Although open to the public, our research tool can also be utilised in an academic environment. The tool provides academics with a solid collection of news sites, their political bias and reader statistics, and an important factor of their interface: their colour palette. Further research could be conducted to intervene in the debate surrounding the future of news. Possible avenues for further research are the presentation of news sites on social media platforms, comparing public perceptions of bias with MBFC’s bias rating, or even analysis of the design of fake news sites.
Reflections, Limitations, and Further Research
Our research has found that there is a positive correlation between colour intensity and media bias. However, perhaps the most interesting finding of our research is that our prediction wasn’t entirely correct: the correlation was weakened as a result of left-centre sites using more greyscale than sites in the centre.
Using our results, we have created a prototype for a website which encourages users to critically engage with news sites. We hope that the insights users gain from using our tool enhances their analysis of news sites they engage with on a daily basis, as well as news sites they stumble across on Google.

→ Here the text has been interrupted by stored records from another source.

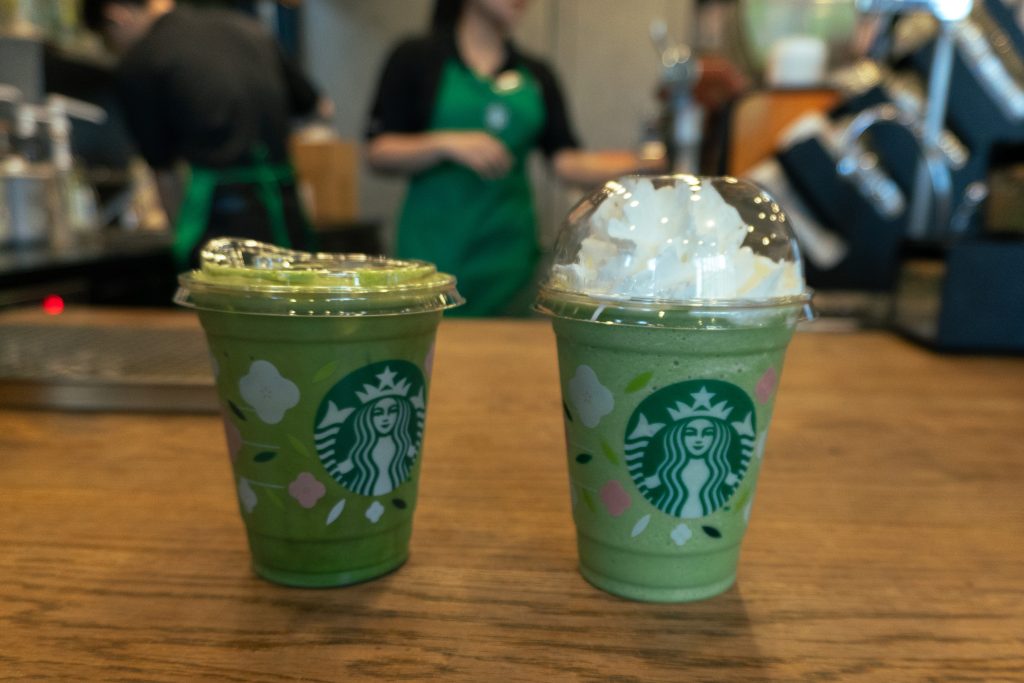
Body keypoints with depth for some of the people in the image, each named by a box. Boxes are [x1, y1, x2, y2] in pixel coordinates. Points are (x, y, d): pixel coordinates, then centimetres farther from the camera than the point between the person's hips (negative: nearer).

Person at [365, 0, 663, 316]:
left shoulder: (536, 75, 11)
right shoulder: (416, 58, 1)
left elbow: (567, 161, 1)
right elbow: (378, 153, -2)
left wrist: (645, 162, -14)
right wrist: (445, 143, -18)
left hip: (511, 253, 3)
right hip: (433, 250, -3)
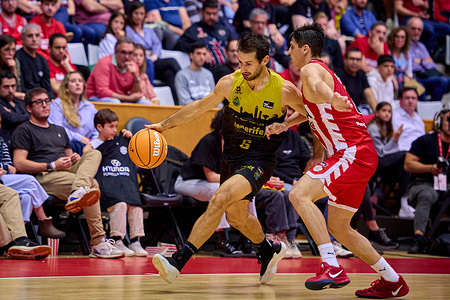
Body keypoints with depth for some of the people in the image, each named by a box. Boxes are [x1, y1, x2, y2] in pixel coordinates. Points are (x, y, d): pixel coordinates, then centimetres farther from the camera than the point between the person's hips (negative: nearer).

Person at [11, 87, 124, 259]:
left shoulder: (59, 130, 34)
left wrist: (75, 159, 7)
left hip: (68, 172, 7)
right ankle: (98, 243, -44)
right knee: (92, 184, -31)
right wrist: (52, 166, -12)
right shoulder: (24, 130, 9)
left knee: (94, 154, -24)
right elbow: (19, 164, -4)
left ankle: (78, 193, -54)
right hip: (44, 177, -7)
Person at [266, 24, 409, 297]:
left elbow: (317, 87, -33)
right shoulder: (320, 72, 24)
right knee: (338, 227, 17)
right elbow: (310, 109, 40)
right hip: (361, 154, 10)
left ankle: (332, 268, -30)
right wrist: (283, 125, 22)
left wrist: (332, 99, -56)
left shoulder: (310, 69, -7)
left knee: (299, 194, -23)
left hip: (353, 152, -10)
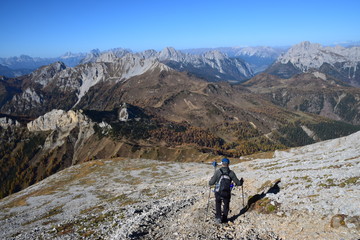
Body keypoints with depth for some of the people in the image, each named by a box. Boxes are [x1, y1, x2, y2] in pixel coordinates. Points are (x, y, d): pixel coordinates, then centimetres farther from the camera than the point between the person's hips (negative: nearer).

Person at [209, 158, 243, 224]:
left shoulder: (217, 172, -10)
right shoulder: (231, 173, -6)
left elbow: (211, 183, -8)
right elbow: (238, 183, -1)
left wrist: (210, 181, 16)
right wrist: (241, 181, 22)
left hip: (218, 192, 0)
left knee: (218, 204, 21)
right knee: (226, 205, 23)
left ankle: (218, 217, 8)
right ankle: (224, 218, 26)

Of course, there are some limitations to our research, such as the use of Media Bias/Fact Check. MBFC only shared bias categories, as opposed to numerical ratings of bias, which would have increased the precision of this study. Similarly, using the tool Picular, we are uncertain how dominant colours are generated and the search results are dependent on Google images. Consequently, the results and their layout may change in real time, providing different colour profiles.
Our research operated at a global level, but our methodology could be taken further to map bias and colour intensity on a national news level as well. This would make for particularly interesting results when comparing countries where colours have differing political associations.
This research aims to provide an intersection between affect theory and interface design, focusing on the most read news sites worldwide and and their underlying biases. The methodology used in this study forms a foundation upon which future academic research can be conducted, and the website will offer a new tool to perceive news media critically.